The Sime Darby Medical Centre, Ara Damansara, is Malaysia’s first centre of excellence for cardiac, brain, spinal and joint disease. It opened in March 2012 and once fully operational, the RM240m ($77.4m) hospital will have 220 beds, 30 clinic suites, five operating theatres and two cardiovascular laboratories. The site includes a rehabilitation facility for stroke and spinal injury victims, paediatric therapy (including for children suffering from autism and learning difficulties), musculoskeletal rehabilitation, occupational therapy, hydrotherapy and speech therapy. Another Sime Darby hospital project, the 300-bed ParkCity medical centre, is due to open in 2013.

FOREIGN PATIENTS: Growth in private institutions is driven by both domestic and international demand. All health tourism in Malaysia takes place in private institutions, where prices and quality of service are increasingly recognised as very competitive. According to the Malaysian Health Care Travel Council, the number of foreign patients seeking treatment in Malaysia surged to 578,403 individuals in 2011, generating revenue of RM509.8m ($164.5m) – equivalent respectively to a 47.2% and a 34.5% rise since the previous year. Due to geographical proximity, development disparities, and cultural and linguistic factors, Indonesians account for the lion’s share (70%) of health tourists and 50% of total health tourism revenue in Malaysia.

The main policy change that may have an effect on South-east Asia’s private health care industry is the impending liberalisation of the services sector within ASEAN in 2015. Investors will be able to compete for a 70% stake in four sectors (telecommunications, tourism, aviation and health care) in Brunei, Malaysia, Indonesia, the Philippines, Singapore and Thailand.

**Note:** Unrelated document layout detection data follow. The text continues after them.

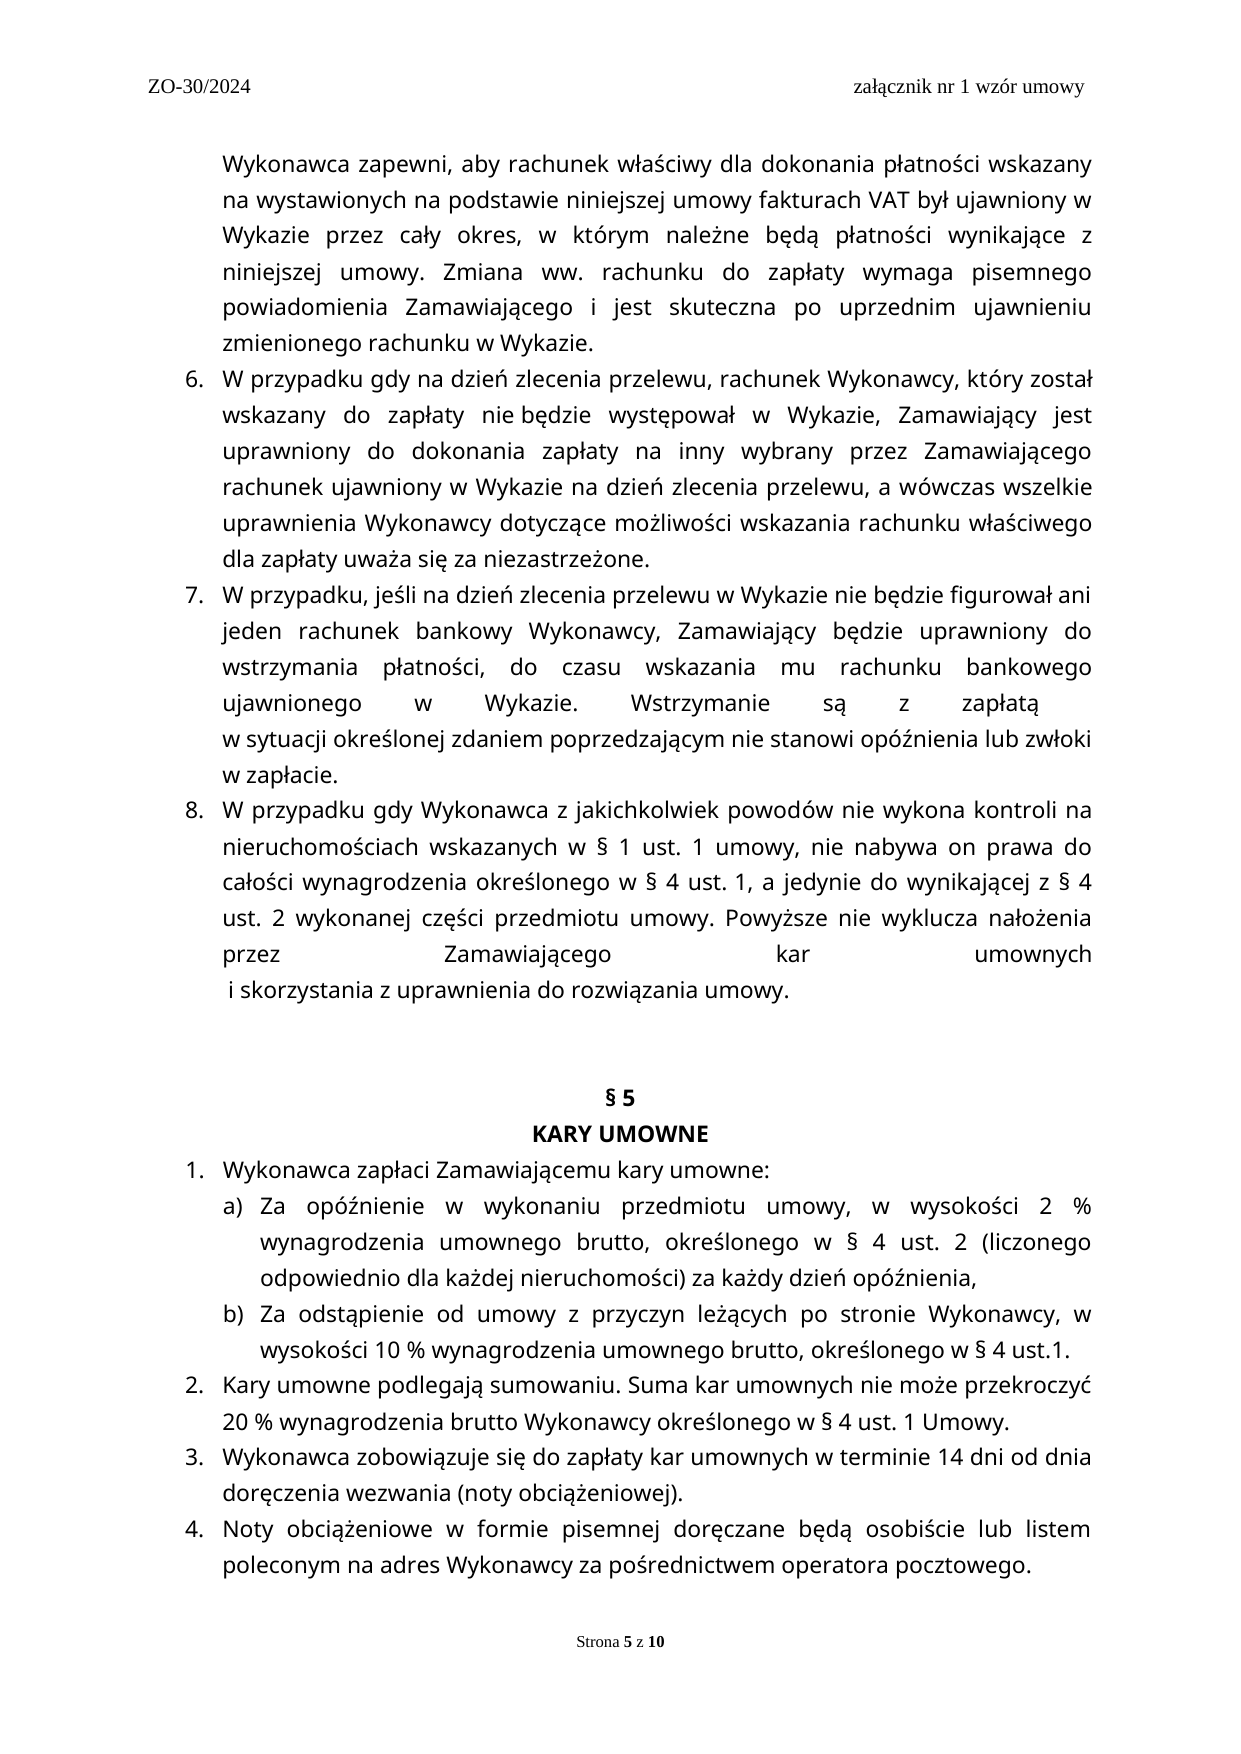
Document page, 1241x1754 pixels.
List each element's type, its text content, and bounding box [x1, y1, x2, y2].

list Za opóźnienie w wykonaniu przedmiotu umowy, w wysokości 2 % wynagrodzenia umownego brutto, określonego w § 4 ust. 2 (liczonego odpowiednio dla każdej nieruchomości) za każdy dzień opóźnienia, [223, 1190, 1093, 1293]
list Kary umowne podlegają sumowaniu. Suma kar umownych nie może przekroczyć 20 % wynagrodzenia brutto Wykonawcy określonego w § 4 ust. 1 Umowy. [185, 1369, 1093, 1437]
text KARY UMOWNE [148, 1118, 1093, 1149]
list W przypadku, jeśli na dzień zlecenia przelewu w Wykazie nie będzie figurował ani jeden rachunek bankowy Wykonawcy, Zamawiający będzie uprawniony do wstrzymania płatności, do czasu wskazania mu rachunku bankowego ujawnionego w Wykazie. Wstrzymanie są z zapłatą w sytuacji określonej zdaniem poprzedzającym nie stanowi opóźnienia lub zwłoki w zapłacie. [185, 579, 1093, 790]
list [185, 148, 1093, 358]
list W przypadku gdy Wykonawca z jakichkolwiek powodów nie wykona kontroli na nieruchomościach wskazanych w § 1 ust. 1 umowy, nie nabywa on prawa do całości wynagrodzenia określonego w § 4 ust. 1, a jedynie do wynikającej z § 4 ust. 2 wykonanej części przedmiotu umowy. Powyższe nie wyklucza nałożenia przez Zamawiającego kar umownych i skorzystania z uprawnienia do rozwiązania umowy. [185, 794, 1093, 1005]
list Wykonawca zapłaci Zamawiającemu kary umowne: [185, 1154, 1093, 1185]
list Wykonawca zobowiązuje się do zapłaty kar umownych w terminie 14 dni od dnia doręczenia wezwania (noty obciążeniowej). [185, 1441, 1093, 1508]
list Za odstąpienie od umowy z przyczyn leżących po stronie Wykonawcy, w wysokości 10 % wynagrodzenia umownego brutto, określonego w § 4 ust.1. [223, 1298, 1093, 1365]
text § 5 [148, 1082, 1093, 1113]
list Noty obciążeniowe w formie pisemnej doręczane będą osobiście lub listem poleconym na adres Wykonawcy za pośrednictwem operatora pocztowego. [185, 1513, 1093, 1580]
list W przypadku gdy na dzień zlecenia przelewu, rachunek Wykonawcy, który został wskazany do zapłaty nie będzie występował w Wykazie, Zamawiający jest uprawniony do dokonania zapłaty na inny wybrany przez Zamawiającego rachunek ujawniony w Wykazie na dzień zlecenia przelewu, a wówczas wszelkie uprawnienia Wykonawcy dotyczące możliwości wskazania rachunku właściwego dla zapłaty uważa się za niezastrzeżone. [185, 363, 1093, 574]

FOREIGN CAPITAL: Ahead of the liberalisation of health services under ASEAN, Singaporean patients under the universal Medisave insurance scheme have been be able to access health care in Malaysia’s private sector since 2010. The 12 hospitals covered by the scheme are majority-owned by Singaporean investors. It was recently announced that an additional facility is being built. In late 2011 Singaporean investor Peter Lim made a $1.64bn deal with the Johor royal family to transform a 10-ha waterfront site in Johor Bahru into a combined medical centre and marina city.

Lim, whose varied portfolio also includes important stakes in everything from major football clubs to British Formula One carmaker McLaren, had bought a 32.6% stake in the Bursa Malaysia-listed biotech and fertility firm Thomson Medical Centre (TMC) Life Sciences a few months earlier. The Johor Bahru project is to include a 200-bed health care facility, clinics specialised in lifestyle-related and chronic diseases, as well as a large shopping mall and serviced apartments.

The facility is set to open in stages from 2014 to 2016 under the aegis of Bestblend, a joint venture co-owned by Lim (70%) and the Johor royal family (30%). The hospital is the priority of the project’s first phase; its construction is expected to cost $200m. TMC’s consultancy and management arm, Thomson International Health Services, has been contracted manage the completed hospital. Other global health services concerns are coming to Malaysia to fill the various niches of the private health care services market. In 2011 the 70% American-owned Columbia Asia Group made RM300m ($96.8m) in revenue from the 22 facilities it operates across Malaysia (which alone accounts for two-thirds of the total revenue), as well as India, Indonesia, and Vietnam. Peninsular Malaysia alone accounts for eight of the 10 facilities Columbia Asia currently runs in the country. The remaining 30% of the group is owned by the Malaysian government’s Employee Provident Fund. In competing with Malaysian giants KPJ and IHH-Parkway, the third-largest private health care facility operator in the country developed a different model.

The facilities built and operated by Columbia Asia are typically smaller, with less than 100 beds. Patients only stay at the hospital two days on average, allowing for a facility to generate significant turnover while keeping costs much lower than the large complexes required for highly specialised treatment and care. The group’s 11th hospital in Malaysia is set to open in 2014.